All This I Will Give to You by Dolores Redondo

Author:  Dolores Redondo
Translator: Michael Meigs

The cover to All This I Will Give to You by Dolores RedondoSeattle. Amazon Crossing. 2018. 478 pages.

One expects a thick novel to be expansive in theme or epically cover a great deal of time and territory, but lately several mysteries, especially in translation, have been showing up with all the heft of One Hundred Years of Solitude or The Brothers Karamazov. At 478 pages, All This I Will Give to You is by Spanish novelist Dolores Redondo, whose Baztán Trilogy (set in the Basque country) has sold a million and a half copies in Spanish and been translated into thirty-five languages.
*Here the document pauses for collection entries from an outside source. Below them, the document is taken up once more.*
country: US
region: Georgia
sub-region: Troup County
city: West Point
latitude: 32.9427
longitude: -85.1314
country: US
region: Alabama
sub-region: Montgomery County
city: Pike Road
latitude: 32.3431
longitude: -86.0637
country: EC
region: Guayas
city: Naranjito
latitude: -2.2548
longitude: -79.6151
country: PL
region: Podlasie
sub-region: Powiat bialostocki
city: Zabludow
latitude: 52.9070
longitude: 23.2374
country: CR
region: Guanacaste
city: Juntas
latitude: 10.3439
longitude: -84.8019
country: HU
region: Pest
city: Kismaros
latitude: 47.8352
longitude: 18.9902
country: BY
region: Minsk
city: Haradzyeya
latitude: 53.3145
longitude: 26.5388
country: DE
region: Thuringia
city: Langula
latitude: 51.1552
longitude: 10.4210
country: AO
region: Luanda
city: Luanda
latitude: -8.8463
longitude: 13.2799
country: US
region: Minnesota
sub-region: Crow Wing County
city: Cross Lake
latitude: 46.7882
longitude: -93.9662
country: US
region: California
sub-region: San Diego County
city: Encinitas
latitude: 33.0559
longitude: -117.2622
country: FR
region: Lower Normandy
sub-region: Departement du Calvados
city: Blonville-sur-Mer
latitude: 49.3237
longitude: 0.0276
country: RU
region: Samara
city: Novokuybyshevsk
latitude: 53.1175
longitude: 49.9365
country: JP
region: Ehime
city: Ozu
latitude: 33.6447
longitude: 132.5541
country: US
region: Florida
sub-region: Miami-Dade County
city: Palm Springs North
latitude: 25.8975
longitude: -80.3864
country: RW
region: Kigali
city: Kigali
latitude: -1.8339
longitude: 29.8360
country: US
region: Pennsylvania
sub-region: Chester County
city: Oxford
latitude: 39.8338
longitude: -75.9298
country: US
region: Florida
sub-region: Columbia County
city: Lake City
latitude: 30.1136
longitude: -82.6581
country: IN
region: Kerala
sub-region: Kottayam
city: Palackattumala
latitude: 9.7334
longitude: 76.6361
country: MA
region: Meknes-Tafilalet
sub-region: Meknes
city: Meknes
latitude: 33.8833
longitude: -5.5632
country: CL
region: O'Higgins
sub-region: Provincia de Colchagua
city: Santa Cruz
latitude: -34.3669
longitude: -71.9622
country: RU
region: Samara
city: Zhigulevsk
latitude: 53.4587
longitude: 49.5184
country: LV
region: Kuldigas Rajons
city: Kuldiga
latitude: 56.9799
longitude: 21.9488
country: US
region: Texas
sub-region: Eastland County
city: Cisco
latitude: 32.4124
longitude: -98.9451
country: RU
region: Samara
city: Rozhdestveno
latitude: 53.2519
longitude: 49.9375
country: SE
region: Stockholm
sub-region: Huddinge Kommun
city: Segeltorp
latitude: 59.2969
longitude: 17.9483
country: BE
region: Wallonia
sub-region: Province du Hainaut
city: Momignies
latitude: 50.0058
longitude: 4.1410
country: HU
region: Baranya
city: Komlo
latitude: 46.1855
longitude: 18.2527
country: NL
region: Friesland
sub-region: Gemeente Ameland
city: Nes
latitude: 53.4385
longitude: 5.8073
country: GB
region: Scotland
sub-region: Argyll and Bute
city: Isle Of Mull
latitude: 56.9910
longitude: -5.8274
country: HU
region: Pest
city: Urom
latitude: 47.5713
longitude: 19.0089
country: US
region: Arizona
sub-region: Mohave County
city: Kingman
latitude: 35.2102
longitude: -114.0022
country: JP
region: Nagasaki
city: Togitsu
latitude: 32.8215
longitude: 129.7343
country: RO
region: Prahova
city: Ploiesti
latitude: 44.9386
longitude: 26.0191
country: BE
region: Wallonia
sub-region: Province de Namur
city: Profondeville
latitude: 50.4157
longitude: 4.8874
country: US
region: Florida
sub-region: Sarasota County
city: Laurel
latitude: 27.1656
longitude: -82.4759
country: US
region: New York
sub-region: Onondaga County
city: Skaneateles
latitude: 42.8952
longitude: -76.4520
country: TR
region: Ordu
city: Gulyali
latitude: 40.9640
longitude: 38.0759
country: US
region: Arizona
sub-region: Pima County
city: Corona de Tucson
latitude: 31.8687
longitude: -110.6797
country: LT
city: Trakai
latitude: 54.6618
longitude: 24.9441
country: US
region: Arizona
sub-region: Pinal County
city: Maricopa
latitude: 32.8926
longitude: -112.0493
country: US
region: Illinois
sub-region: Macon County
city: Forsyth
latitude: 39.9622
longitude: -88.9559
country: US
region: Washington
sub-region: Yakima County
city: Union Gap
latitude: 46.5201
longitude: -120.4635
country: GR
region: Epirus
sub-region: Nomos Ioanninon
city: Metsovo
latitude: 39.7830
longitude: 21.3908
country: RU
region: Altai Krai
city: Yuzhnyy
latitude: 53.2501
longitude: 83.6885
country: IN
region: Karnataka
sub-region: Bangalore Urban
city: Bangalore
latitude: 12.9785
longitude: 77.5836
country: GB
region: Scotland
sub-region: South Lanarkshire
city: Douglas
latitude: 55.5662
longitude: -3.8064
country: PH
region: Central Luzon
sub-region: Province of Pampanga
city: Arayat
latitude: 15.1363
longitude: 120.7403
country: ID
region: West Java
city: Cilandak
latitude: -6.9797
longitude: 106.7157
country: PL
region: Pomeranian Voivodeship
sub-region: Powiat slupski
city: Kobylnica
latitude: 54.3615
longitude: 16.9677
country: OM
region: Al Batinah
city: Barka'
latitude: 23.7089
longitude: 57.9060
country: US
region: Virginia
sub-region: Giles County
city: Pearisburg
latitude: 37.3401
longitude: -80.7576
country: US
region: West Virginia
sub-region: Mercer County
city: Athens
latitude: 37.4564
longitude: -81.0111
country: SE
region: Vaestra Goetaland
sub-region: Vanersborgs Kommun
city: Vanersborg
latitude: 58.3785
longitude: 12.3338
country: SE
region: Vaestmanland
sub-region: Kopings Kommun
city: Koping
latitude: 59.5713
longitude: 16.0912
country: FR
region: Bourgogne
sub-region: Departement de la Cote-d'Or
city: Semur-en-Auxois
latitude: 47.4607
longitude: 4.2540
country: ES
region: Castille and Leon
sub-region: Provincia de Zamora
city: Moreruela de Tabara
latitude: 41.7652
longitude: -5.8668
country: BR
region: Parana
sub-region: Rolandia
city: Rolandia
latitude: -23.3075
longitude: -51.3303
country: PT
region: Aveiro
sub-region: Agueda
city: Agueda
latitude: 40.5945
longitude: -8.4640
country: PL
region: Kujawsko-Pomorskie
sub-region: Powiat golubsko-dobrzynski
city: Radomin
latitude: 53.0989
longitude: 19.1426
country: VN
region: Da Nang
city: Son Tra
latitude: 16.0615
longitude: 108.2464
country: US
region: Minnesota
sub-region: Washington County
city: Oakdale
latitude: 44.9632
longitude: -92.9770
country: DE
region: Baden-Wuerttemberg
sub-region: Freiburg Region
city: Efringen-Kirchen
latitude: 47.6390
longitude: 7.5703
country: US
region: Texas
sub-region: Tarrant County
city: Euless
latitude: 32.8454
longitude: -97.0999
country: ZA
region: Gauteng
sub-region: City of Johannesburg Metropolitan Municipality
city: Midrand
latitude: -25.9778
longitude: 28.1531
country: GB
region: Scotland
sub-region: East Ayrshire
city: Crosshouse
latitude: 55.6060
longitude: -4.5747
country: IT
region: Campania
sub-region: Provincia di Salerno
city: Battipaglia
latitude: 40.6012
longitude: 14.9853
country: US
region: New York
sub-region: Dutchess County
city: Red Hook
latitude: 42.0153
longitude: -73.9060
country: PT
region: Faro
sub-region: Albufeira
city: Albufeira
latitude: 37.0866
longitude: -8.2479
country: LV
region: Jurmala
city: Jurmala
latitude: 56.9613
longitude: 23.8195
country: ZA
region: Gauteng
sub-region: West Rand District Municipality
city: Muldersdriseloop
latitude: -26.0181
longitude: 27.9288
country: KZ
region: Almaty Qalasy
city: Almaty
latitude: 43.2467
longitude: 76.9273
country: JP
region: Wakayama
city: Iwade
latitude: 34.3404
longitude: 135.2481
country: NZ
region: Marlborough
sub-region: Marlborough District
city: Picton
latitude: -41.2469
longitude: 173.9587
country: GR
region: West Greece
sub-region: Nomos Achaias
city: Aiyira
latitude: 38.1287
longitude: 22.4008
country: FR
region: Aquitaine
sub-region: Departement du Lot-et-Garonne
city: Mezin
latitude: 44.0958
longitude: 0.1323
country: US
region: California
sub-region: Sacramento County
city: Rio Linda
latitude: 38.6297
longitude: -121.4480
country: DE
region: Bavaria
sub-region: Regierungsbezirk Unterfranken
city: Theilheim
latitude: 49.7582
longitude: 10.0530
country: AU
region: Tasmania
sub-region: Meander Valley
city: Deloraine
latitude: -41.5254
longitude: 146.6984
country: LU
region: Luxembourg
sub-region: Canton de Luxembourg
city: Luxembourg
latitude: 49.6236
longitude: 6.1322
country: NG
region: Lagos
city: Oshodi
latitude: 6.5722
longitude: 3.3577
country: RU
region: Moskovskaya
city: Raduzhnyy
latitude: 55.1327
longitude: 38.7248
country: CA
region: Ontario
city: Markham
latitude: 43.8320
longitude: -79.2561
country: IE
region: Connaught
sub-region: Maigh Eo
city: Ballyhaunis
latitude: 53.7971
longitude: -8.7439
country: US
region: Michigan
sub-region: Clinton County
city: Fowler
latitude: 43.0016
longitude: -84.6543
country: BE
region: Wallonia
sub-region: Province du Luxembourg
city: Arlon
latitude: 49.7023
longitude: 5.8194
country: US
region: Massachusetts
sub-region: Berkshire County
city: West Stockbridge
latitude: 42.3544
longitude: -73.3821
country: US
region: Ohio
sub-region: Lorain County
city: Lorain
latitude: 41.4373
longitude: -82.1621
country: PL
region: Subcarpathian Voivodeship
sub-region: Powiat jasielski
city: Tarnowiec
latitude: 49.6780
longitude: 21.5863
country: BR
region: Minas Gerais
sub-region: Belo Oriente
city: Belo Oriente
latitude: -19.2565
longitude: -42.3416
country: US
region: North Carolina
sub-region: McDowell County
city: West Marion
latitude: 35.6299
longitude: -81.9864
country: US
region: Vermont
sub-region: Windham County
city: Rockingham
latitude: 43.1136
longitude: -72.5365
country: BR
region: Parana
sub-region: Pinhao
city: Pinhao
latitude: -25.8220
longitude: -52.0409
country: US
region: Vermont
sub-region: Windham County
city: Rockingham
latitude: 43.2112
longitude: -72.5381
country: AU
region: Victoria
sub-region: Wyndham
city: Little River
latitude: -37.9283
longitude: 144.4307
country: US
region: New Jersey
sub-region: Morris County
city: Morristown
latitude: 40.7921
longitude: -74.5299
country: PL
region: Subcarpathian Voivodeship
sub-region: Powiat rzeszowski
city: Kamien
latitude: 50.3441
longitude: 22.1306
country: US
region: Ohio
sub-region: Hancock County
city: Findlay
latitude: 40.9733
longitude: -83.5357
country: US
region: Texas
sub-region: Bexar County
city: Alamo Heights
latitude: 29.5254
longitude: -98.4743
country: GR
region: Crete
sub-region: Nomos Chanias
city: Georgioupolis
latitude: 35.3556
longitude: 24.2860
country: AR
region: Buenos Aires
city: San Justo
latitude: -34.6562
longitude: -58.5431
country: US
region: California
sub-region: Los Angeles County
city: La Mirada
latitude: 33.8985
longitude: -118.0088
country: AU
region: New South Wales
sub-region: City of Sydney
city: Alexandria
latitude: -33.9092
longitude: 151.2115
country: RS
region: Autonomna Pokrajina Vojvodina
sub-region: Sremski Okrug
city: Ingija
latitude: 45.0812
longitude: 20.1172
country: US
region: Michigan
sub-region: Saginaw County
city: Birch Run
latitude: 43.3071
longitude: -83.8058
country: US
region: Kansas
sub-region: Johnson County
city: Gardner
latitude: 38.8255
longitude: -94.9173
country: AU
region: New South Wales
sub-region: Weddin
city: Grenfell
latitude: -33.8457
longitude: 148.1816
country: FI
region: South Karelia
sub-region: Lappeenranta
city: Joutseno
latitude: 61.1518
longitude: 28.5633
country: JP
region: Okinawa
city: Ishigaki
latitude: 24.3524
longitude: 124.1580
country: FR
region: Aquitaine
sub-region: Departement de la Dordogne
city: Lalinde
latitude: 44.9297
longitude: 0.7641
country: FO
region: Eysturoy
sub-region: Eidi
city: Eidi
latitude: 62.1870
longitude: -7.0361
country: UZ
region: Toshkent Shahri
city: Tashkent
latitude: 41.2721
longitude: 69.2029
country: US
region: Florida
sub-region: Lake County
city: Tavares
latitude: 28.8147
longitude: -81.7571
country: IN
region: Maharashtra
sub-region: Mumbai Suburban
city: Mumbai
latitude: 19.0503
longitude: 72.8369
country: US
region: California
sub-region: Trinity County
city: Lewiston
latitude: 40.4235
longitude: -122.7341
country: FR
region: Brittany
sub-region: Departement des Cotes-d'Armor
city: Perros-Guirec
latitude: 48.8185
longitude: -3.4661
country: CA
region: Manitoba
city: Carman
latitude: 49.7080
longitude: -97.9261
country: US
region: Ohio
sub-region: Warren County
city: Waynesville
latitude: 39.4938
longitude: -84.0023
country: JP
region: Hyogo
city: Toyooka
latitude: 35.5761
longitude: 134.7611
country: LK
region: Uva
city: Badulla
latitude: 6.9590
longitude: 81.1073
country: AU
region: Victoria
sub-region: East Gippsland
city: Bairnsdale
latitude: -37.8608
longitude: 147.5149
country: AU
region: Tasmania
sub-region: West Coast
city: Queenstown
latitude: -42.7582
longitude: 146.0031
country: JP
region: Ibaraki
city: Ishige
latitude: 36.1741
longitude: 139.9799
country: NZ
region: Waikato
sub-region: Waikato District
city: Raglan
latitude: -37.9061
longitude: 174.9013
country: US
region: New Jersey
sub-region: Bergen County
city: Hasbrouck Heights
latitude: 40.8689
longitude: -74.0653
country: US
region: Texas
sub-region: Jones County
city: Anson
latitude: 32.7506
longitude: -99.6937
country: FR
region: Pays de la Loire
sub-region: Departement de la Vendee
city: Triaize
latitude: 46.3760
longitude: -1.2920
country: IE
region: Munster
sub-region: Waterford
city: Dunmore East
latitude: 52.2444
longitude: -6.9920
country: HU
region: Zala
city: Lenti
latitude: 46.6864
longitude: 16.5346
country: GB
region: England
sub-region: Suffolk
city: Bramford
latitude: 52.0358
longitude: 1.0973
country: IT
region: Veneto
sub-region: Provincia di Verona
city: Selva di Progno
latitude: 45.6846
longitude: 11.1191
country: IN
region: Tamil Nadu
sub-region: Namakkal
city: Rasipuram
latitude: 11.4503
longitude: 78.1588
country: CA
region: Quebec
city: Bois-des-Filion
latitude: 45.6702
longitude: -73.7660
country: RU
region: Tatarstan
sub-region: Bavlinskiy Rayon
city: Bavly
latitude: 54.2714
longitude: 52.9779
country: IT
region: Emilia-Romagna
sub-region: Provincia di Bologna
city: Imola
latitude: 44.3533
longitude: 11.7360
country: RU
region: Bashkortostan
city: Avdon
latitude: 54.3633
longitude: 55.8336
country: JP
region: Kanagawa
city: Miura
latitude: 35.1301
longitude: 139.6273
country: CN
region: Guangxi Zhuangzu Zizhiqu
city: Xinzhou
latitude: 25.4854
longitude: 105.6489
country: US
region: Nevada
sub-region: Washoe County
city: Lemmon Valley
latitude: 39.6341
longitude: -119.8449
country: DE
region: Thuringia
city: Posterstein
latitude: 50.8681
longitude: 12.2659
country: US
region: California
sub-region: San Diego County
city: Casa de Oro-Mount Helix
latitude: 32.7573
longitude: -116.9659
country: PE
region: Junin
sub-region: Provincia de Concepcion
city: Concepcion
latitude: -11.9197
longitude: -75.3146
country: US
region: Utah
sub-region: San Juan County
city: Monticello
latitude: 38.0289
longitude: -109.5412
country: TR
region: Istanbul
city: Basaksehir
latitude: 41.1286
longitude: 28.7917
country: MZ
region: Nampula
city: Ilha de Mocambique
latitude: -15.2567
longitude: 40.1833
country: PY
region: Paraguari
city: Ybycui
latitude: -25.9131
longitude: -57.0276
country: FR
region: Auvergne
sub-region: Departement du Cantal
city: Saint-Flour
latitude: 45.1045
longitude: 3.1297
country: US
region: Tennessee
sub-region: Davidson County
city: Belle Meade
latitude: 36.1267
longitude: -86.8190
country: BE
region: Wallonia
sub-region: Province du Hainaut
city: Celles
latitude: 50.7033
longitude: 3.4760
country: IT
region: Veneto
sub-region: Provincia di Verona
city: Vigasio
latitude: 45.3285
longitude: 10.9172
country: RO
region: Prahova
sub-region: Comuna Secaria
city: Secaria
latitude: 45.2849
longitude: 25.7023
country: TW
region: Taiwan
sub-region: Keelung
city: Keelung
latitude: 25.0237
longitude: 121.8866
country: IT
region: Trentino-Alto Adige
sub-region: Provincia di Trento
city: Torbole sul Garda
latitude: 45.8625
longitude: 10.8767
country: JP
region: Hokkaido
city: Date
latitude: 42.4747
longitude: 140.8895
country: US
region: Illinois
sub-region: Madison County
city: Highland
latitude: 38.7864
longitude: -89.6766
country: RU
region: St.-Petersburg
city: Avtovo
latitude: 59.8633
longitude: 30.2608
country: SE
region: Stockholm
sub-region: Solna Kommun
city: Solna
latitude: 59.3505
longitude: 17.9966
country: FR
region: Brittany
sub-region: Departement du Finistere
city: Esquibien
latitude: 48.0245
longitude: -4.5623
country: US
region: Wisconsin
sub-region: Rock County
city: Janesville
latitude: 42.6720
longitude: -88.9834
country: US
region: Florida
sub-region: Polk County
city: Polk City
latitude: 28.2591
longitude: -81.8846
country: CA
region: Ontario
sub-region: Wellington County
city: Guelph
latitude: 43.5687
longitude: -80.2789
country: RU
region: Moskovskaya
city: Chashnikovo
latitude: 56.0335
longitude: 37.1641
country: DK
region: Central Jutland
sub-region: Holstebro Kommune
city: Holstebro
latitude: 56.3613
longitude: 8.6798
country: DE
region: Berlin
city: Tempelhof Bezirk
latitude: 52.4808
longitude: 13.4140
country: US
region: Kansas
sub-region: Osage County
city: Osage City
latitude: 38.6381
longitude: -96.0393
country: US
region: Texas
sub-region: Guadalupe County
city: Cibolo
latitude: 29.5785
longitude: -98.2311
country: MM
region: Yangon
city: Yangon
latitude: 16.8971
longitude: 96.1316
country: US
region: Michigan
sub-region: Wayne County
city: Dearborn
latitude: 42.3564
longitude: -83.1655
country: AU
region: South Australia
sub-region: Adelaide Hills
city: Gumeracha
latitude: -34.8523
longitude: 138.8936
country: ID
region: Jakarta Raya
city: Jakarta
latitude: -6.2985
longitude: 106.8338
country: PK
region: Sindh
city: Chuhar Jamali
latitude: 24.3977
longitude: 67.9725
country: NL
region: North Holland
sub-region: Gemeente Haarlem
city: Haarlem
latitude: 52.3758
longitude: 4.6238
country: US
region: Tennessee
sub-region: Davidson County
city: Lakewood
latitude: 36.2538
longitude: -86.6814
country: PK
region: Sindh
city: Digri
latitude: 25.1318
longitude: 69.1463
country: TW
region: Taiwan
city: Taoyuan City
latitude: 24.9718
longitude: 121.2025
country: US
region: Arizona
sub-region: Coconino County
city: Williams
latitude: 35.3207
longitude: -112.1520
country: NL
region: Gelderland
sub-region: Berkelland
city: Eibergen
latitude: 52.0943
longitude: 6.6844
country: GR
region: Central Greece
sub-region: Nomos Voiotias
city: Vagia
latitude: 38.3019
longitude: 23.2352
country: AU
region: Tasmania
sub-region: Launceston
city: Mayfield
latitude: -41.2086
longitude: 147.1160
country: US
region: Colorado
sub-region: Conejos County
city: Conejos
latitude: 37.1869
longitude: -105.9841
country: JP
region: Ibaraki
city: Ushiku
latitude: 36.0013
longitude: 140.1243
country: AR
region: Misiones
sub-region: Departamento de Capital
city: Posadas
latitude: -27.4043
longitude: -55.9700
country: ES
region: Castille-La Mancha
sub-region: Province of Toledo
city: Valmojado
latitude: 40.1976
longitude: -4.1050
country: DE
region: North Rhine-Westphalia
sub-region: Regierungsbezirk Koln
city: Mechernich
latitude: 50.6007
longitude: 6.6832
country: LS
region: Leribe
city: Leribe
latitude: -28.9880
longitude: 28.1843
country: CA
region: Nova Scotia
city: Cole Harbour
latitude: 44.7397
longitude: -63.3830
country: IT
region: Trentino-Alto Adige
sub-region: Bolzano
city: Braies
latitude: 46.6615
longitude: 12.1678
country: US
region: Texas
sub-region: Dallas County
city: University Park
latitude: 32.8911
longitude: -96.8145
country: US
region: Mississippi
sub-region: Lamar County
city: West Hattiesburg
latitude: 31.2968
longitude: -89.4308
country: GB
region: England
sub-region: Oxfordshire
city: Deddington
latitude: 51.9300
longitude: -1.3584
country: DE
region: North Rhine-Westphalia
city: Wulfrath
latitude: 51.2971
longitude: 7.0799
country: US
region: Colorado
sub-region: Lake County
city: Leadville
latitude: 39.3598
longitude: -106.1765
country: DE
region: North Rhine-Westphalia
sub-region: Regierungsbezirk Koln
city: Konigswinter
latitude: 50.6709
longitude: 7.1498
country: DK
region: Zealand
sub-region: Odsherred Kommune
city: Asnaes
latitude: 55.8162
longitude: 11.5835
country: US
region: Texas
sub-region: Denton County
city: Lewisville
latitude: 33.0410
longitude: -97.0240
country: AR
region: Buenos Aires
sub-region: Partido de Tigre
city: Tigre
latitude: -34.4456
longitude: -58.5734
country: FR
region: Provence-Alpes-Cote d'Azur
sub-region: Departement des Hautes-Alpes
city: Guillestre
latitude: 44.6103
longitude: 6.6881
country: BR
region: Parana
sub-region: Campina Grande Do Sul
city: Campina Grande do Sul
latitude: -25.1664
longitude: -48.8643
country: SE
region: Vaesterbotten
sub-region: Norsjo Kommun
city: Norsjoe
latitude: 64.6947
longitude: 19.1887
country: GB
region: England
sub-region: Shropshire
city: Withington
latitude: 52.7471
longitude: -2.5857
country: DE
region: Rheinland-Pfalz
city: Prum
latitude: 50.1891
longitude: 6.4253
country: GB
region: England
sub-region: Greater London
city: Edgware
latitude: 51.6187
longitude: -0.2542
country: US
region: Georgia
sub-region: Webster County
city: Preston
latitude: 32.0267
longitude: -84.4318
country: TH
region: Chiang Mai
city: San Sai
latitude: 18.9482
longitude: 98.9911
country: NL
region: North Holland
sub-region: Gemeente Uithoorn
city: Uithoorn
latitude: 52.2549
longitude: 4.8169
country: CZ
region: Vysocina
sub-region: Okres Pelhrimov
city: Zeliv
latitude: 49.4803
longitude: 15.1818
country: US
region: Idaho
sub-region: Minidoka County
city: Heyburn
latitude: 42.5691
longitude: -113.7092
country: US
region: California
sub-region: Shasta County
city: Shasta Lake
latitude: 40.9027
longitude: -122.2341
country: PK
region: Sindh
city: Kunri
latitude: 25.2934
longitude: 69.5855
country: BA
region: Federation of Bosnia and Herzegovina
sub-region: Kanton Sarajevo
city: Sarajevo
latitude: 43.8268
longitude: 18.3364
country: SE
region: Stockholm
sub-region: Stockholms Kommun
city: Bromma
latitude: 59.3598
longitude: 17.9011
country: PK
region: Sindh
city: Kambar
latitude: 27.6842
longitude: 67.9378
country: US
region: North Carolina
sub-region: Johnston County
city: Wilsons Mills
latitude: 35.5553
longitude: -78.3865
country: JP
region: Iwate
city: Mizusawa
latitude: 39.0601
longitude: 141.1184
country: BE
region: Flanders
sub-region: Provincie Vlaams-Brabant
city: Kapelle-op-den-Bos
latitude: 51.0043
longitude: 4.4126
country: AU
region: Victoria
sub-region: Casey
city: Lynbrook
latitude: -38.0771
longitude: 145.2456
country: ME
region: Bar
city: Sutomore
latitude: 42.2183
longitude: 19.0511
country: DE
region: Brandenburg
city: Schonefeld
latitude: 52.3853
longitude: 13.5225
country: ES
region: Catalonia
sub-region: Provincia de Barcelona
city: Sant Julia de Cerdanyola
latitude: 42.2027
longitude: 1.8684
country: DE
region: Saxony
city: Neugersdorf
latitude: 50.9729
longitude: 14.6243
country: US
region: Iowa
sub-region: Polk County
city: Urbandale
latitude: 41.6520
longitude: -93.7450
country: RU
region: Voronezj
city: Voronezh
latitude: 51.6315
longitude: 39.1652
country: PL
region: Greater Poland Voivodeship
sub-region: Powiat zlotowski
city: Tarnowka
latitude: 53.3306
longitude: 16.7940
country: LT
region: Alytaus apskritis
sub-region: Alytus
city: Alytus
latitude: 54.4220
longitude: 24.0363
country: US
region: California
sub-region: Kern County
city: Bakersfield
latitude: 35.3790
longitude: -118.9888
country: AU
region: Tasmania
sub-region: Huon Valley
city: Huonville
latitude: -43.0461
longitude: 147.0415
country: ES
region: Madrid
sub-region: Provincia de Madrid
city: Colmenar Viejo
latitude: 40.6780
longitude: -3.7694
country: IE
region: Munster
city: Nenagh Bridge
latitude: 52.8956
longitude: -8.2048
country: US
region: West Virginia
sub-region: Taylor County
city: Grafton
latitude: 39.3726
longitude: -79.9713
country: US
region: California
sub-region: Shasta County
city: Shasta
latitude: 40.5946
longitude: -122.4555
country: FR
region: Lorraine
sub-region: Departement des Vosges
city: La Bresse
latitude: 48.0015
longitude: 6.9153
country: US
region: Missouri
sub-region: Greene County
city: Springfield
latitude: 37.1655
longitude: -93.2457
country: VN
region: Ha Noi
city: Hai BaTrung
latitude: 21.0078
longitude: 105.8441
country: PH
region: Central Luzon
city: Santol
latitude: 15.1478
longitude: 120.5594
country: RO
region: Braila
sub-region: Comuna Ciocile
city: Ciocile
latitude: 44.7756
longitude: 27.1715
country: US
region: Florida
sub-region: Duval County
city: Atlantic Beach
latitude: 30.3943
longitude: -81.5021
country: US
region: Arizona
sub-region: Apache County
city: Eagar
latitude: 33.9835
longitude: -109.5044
Her books have been nominated for several major awards, including the Crime Writers Association International Dagger for novels translated into English.

All This gets its title from Satan’s offer to Jesus in the wilderness and begins with the main character, Manuel, a novelist, being notified that his husband, Álvaro, has been killed in a car accident on a lonely road in Galicia. He was supposed to have been conducting business in Barcelona on the opposite side of the country. Almost immediately, mysterious details begin to accumulate. Álvaro has been keeping the secret that he is from a titled family, and Manuel learns he has inherited all of Álvaro’s possessions. No one in the family is very happy with the gay husband of their estranged scion becoming lord of the manor, even though Manuel, offended by Álvaro’s keeping this immense secret from him, has no interest in claiming any of the estate.

A chain-smoking retired cop, however, convinces Manuel to stick around for a while and investigate what he suspects was no accident. Gradually, family secrets are exposed, Manuel develops colorful allies and enemies, such as an amiable priest and an Ethel Barrymore–type evil matriarch, and adopts a sad stray dog, and murder will out as in a proper, old-fashioned mystery.

Even with the contemporary references to gay marriage and a few pages devoted to a long-ago sexual assault in a seminary, it’s all a bit familiar, as you may surmise. The question is whether such a light story justifies the thickness of the book it fills. Reading it is, in general, pleasant, and the novel is entertaining. The prose is not overtly verbose or pretentious. Yet you have the suspicion that Agatha Christie would have cooked the same stew in a pot half the size.